> _Directions for this task_:
Read through the material below and find each line that has the word "median"; copy it.

> _Data shown_:
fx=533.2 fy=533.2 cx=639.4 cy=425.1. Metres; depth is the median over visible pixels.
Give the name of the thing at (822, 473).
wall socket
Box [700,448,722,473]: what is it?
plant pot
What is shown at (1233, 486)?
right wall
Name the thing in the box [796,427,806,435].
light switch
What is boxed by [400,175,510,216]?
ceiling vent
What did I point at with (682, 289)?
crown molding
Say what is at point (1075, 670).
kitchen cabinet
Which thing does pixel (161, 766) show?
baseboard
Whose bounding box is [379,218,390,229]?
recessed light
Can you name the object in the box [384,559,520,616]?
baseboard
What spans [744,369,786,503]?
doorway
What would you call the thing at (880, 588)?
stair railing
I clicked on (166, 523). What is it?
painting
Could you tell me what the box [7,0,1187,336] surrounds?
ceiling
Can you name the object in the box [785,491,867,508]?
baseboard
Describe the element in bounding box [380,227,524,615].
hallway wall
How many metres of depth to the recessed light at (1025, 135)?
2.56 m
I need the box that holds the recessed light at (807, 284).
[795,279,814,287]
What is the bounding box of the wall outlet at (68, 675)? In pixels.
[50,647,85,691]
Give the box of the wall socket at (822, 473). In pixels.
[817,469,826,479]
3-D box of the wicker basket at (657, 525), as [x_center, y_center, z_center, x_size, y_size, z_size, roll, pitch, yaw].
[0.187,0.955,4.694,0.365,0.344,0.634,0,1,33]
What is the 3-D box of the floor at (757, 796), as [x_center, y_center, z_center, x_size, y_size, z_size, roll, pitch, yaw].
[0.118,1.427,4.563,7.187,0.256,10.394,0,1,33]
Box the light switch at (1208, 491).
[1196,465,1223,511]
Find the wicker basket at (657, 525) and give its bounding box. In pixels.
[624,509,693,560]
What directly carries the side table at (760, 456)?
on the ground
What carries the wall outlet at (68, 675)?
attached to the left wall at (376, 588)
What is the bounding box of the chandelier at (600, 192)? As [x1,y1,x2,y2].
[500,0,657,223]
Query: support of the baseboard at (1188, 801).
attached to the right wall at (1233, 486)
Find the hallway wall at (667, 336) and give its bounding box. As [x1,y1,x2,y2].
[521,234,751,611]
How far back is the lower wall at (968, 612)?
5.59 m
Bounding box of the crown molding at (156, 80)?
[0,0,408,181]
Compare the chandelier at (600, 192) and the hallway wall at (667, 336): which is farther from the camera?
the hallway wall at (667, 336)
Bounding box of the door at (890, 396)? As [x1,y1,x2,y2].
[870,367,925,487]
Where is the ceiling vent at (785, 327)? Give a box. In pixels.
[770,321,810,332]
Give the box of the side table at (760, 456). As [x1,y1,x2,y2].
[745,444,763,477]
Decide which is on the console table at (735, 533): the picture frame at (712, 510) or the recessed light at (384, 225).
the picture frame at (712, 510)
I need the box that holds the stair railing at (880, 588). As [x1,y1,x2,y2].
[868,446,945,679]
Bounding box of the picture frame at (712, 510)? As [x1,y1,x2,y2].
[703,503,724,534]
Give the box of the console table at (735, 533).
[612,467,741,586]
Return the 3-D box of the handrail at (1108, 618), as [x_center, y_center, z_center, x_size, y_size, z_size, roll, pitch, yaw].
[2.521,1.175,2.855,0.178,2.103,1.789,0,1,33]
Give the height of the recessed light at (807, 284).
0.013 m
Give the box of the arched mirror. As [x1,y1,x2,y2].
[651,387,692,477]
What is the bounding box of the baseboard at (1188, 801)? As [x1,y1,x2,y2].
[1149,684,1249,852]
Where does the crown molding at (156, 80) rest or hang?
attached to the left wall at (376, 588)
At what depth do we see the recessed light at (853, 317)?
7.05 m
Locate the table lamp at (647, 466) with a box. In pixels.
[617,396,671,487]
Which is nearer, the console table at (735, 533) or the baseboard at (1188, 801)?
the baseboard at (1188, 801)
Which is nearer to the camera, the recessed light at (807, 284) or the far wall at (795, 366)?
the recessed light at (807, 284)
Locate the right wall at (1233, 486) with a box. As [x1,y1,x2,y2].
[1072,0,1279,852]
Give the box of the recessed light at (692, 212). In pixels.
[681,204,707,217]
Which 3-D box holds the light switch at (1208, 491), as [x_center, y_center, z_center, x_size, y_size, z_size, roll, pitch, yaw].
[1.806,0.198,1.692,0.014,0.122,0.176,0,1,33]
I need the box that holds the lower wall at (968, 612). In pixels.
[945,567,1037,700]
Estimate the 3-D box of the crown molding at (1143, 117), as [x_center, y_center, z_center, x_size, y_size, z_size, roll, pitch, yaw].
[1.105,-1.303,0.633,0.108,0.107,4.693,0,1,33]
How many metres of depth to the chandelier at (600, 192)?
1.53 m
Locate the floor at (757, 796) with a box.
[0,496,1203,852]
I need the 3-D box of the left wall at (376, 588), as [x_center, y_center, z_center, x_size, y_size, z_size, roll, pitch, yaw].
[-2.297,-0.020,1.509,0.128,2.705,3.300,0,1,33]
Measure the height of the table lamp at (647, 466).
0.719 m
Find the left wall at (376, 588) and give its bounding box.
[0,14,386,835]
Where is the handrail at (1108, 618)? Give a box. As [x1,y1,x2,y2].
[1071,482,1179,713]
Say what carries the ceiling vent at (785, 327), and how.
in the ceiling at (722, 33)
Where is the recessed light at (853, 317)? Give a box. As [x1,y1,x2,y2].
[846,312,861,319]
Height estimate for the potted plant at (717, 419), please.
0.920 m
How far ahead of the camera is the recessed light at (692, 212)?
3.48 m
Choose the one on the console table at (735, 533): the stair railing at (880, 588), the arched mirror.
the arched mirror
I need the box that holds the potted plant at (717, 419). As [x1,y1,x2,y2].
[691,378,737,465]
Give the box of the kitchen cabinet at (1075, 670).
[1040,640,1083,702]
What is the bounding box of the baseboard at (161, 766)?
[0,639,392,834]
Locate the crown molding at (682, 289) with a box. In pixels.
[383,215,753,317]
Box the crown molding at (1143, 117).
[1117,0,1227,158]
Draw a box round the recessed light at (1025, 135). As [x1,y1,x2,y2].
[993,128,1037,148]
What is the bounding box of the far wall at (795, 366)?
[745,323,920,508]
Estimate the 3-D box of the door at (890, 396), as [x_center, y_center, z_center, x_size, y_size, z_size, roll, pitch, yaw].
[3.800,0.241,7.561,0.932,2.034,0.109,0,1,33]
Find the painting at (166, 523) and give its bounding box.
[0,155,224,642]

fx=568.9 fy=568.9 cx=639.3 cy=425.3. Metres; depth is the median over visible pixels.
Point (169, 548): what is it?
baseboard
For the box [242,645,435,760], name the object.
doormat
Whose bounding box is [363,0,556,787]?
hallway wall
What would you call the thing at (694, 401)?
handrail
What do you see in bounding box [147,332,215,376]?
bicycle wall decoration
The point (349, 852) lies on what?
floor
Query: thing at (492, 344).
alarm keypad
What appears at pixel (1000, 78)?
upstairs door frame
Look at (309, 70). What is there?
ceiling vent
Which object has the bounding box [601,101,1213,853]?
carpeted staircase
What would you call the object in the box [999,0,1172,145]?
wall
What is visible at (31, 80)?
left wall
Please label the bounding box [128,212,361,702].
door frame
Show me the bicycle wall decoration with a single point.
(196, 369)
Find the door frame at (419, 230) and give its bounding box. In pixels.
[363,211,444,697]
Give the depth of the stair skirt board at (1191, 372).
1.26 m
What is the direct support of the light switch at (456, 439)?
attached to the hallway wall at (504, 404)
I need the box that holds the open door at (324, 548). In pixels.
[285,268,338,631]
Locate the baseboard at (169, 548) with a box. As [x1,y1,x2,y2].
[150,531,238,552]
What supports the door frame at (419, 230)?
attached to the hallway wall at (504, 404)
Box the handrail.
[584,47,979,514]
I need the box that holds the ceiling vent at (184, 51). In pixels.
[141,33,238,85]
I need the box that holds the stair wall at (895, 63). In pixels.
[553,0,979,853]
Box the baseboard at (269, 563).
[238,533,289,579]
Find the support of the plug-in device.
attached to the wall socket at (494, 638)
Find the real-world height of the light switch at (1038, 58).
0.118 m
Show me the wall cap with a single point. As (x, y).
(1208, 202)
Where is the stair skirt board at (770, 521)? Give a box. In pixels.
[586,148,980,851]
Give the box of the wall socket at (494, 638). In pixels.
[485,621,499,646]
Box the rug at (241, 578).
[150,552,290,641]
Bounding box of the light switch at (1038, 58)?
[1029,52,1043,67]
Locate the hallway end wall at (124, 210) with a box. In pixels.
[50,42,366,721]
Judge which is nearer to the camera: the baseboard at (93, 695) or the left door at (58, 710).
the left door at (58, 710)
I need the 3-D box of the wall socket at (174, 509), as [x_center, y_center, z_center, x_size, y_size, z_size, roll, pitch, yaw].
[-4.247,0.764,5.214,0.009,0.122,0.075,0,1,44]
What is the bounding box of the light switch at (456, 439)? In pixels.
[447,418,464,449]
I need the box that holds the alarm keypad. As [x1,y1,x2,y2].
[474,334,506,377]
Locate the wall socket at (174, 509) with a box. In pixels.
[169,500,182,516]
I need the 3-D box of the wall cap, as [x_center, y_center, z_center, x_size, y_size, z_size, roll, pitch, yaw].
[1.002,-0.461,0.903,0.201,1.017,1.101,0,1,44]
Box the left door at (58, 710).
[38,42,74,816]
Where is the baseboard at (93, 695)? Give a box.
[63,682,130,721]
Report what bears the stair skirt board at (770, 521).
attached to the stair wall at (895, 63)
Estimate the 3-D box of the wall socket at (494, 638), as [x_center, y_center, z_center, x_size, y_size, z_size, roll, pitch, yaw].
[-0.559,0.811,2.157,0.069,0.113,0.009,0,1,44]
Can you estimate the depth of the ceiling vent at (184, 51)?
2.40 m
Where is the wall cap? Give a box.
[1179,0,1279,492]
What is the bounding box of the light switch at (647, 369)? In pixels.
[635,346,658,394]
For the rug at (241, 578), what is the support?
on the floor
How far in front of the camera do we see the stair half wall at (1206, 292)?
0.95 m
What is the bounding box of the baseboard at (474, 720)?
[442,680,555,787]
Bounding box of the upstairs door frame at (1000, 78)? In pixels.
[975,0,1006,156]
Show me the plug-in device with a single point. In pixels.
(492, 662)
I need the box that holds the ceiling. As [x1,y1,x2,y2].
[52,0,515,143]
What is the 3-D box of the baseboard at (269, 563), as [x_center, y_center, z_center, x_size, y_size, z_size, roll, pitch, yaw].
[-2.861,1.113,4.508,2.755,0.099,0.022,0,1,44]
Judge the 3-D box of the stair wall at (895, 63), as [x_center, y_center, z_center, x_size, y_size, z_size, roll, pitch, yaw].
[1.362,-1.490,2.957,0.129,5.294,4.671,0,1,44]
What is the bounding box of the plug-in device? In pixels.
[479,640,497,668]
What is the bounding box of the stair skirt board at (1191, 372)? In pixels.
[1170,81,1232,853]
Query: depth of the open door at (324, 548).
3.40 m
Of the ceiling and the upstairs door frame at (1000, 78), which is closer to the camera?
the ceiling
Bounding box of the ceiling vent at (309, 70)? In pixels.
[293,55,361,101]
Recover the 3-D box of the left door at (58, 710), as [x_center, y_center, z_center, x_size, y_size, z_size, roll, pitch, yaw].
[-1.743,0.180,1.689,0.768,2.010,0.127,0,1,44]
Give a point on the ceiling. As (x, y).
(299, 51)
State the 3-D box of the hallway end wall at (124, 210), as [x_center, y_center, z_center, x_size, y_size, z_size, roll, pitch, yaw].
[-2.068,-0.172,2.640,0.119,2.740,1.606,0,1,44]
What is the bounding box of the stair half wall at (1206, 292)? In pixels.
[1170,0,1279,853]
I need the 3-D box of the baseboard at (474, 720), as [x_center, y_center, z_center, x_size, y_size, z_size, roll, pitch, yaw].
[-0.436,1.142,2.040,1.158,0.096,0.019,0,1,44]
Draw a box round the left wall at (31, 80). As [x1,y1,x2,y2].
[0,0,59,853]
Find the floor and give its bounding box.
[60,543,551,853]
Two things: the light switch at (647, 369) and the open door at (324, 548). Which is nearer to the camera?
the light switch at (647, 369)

> _Completed task_:
fx=533.2 fy=533.2 cx=639.4 cy=425.1. Metres; depth is the median over visible pixels.
fx=568.9 fy=568.9 cx=639.3 cy=425.3. Metres; depth is the median over visible pixels.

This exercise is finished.